- [Task objective]: Every line below is to be given again precisely; images are to be left out.

- [Data provided]:
BEGIN
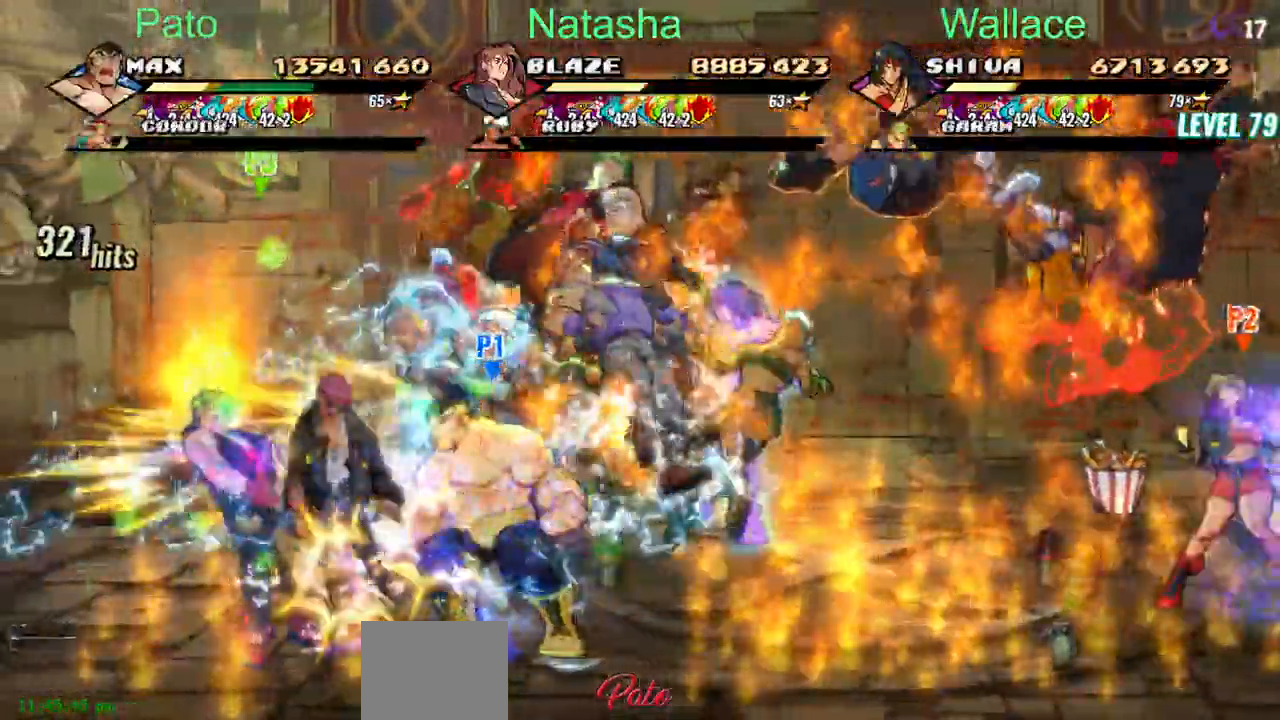
{"dt_ms": 500, "buttons": ["DPAD_DOWN"], "events": []}
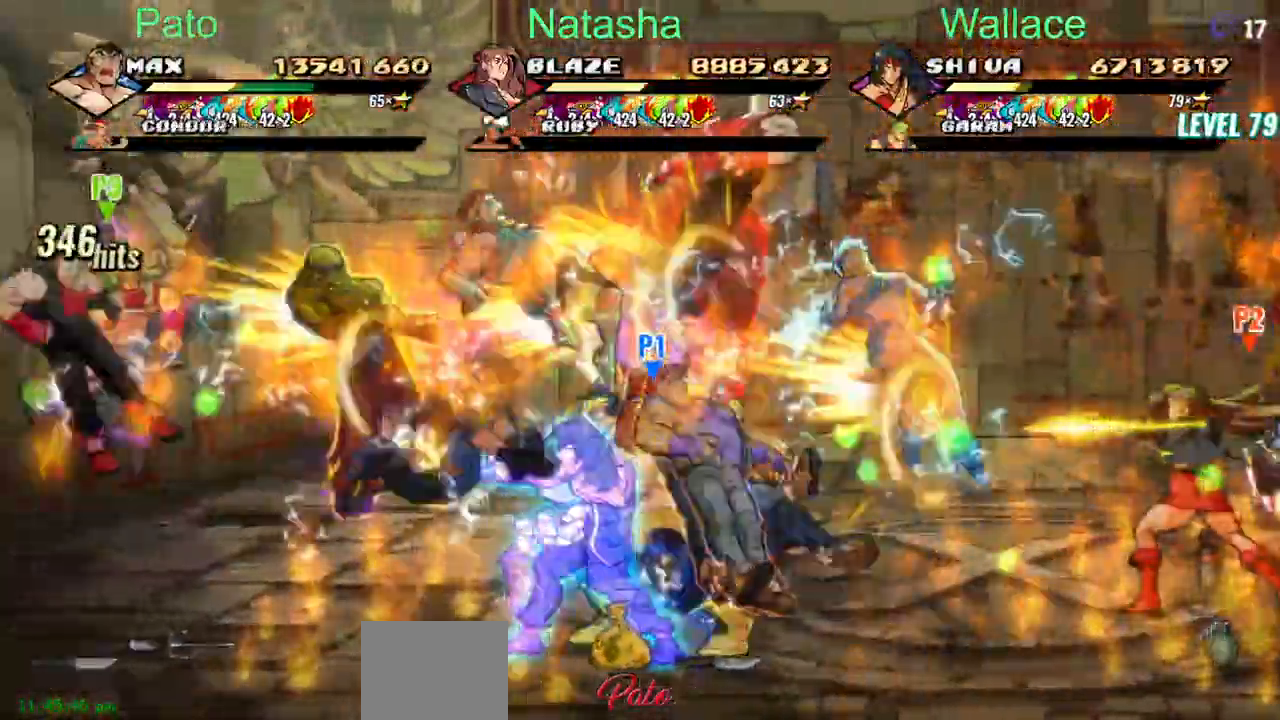
{"dt_ms": 500, "buttons": ["DPAD_DOWN"], "events": [[367, "CIRCLE", "down"], [500, "CIRCLE", "up"]]}
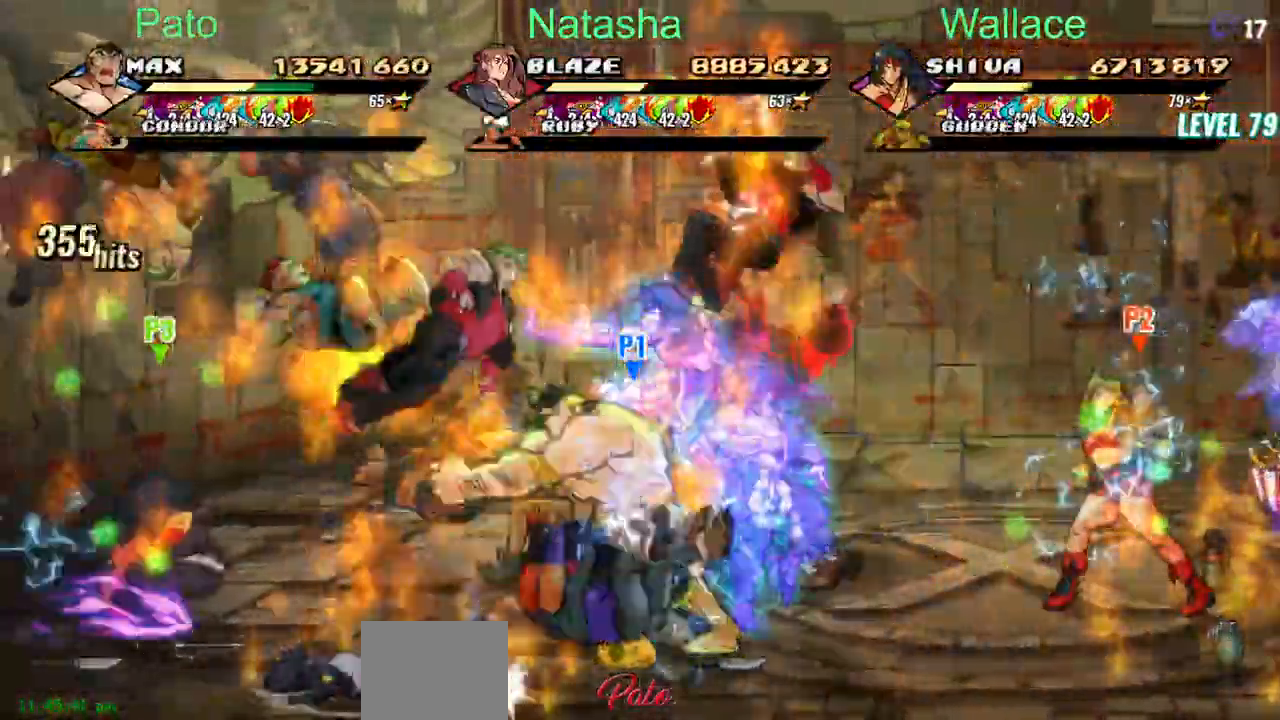
{"dt_ms": 500, "buttons": ["DPAD_DOWN"], "events": [[50, "DPAD_LEFT", "down"], [50, "DPAD_UP", "down"], [167, "CROSS", "down"], [250, "DPAD_UP", "up"], [283, "CROSS", "up"], [467, "DPAD_LEFT", "up"]]}
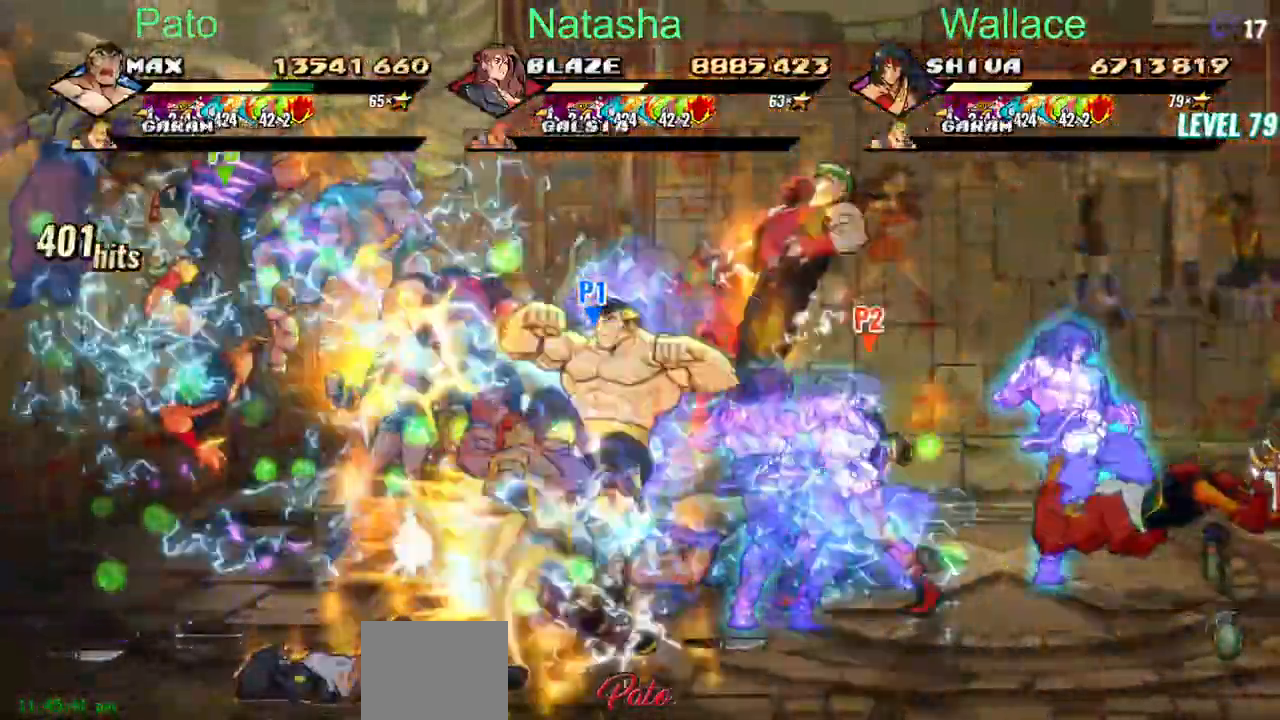
{"dt_ms": 500, "buttons": ["DPAD_LEFT"]}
END
- [Task solution]:
{"dt_ms": 500, "buttons": ["DPAD_DOWN"], "events": []}
{"dt_ms": 500, "buttons": ["DPAD_DOWN"], "events": [[367, "CIRCLE", "down"], [500, "CIRCLE", "up"]]}
{"dt_ms": 500, "buttons": ["DPAD_DOWN"], "events": [[50, "DPAD_LEFT", "down"], [50, "DPAD_UP", "down"], [167, "CROSS", "down"], [250, "DPAD_UP", "up"], [283, "CROSS", "up"], [467, "DPAD_LEFT", "up"]]}
{"dt_ms": 500, "buttons": ["DPAD_LEFT"]}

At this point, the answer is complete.